PAGE EXCERPT:
########################################

Fwiw, I'd be surprised if the PS4's cell was just 32 SPUs. It's probably going to be a couple more times than that.

Depends on when you believe PS4 will debut. If we're talking by 2012 I'd be surprised if it were more than 32 SPEs. We haven't seen anything > 8 yet and we're in the latter half of 2009 so how realistic is it to jump from 1PPE/8SPEs to 4PPE/32SPEs in the space of 1 year, or to expect SPE count to continue to grow given 3 years of identical core counts for Cell?
 
one of the roadmap is from 2006 and the other one if my memory is right is from early 2008 (doc only states 2008).
 
Depends on when you believe PS4 will debut. If we're talking by 2012 I'd be surprised if it were more than 32 SPEs. We haven't seen anything > 8 yet and we're in the latter half of 2009 so how realistic is it to jump from 1PPE/8SPEs to 4PPE/32SPEs in the space of 1 year, or to expect SPE count to continue to grow given 3 years of identical core counts for Cell?

I actually don't see why you'd have 4 PPEs. I think you can have 8 SPEs on about the same die as 1 PPE? So in this case I'd much sooner go for 2 PPEs max, maybe just even the one.
 
Arwin, we don't really know how much overhead a PPE can handle, acting as command processor for SPEs. How many threads can it dispatch before it becomes the bottleneck? I'm not saying 4 PPEs is the answer, but my gut tells me 1 is not enough for that many SPEs either.
 
Arwin, we don't really know how much overhead a PPE can handle, acting as command processor for SPEs. How many threads can it dispatch before it becomes the bottleneck? I'm not saying 4 PPEs is the answer, but my gut tells me 1 is not enough for that many SPEs either.

########################################

DATASET EXCERPTS:

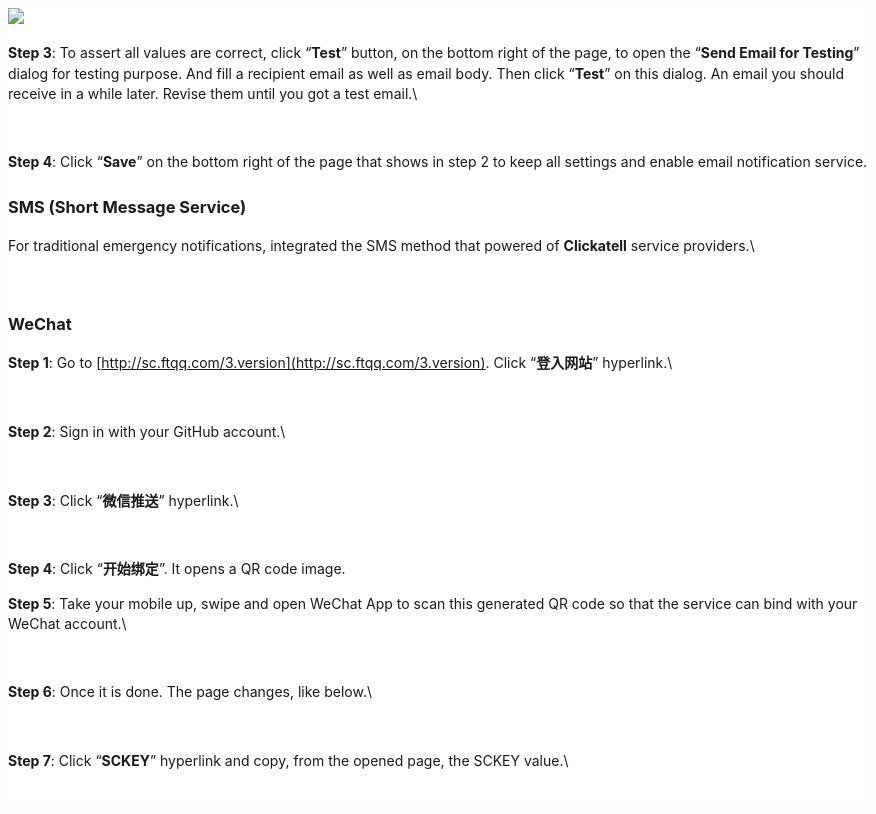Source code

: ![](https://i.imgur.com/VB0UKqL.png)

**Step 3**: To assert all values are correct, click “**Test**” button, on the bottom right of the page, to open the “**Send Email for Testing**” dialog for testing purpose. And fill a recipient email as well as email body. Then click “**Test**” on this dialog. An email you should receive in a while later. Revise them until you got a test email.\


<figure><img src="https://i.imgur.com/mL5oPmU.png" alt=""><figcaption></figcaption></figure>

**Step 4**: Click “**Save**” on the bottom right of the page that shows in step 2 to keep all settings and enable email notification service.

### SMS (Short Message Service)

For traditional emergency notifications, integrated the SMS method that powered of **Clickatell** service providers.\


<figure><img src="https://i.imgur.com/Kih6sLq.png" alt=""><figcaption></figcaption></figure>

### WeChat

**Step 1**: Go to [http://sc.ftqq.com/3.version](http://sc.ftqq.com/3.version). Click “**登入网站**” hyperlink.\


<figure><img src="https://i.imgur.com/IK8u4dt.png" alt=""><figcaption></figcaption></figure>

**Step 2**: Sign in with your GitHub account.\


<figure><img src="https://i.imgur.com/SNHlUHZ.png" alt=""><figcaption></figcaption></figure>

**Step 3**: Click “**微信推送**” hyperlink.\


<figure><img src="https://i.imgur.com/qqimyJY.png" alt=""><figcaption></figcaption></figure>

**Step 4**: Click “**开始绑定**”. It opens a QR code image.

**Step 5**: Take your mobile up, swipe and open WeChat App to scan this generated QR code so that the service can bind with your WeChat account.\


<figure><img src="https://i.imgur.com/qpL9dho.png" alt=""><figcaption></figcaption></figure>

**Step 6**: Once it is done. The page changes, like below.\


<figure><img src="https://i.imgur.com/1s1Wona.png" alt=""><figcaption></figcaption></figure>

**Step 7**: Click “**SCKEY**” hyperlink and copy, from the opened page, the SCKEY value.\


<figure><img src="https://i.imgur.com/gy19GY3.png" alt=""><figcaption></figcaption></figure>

########################################

ASSIGNMENT A:
Answer these questions about the Cell processor discussion, one per line:
(i) What year does one poster give for the PS4 debut in the 32-SPE estimate?
(ii) What date does the document state for the second roadmap?
(iii) About how many SPEs does one poster think fit on the same die as 1 PPE?
ASSIGNMENT B: Please print the Cell processor discussion from "Fwiw, I'd be" to "only states 2008).".

WRITTEN SOLUTION A:
(i) 2012
(ii) 2008
(iii) 8

WRITTEN SOLUTION B:
Fwiw, I'd be surprised if the PS4's cell was just 32 SPUs. It's probably going to be a couple more times than that.

Depends on when you believe PS4 will debut. If we're talking by 2012 I'd be surprised if it were more than 32 SPEs. We haven't seen anything > 8 yet and we're in the latter half of 2009 so how realistic is it to jump from 1PPE/8SPEs to 4PPE/32SPEs in the space of 1 year, or to expect SPE count to continue to grow given 3 years of identical core counts for Cell?
 
one of the roadmap is from 2006 and the other one if my memory is right is from early 2008 (doc only states 2008).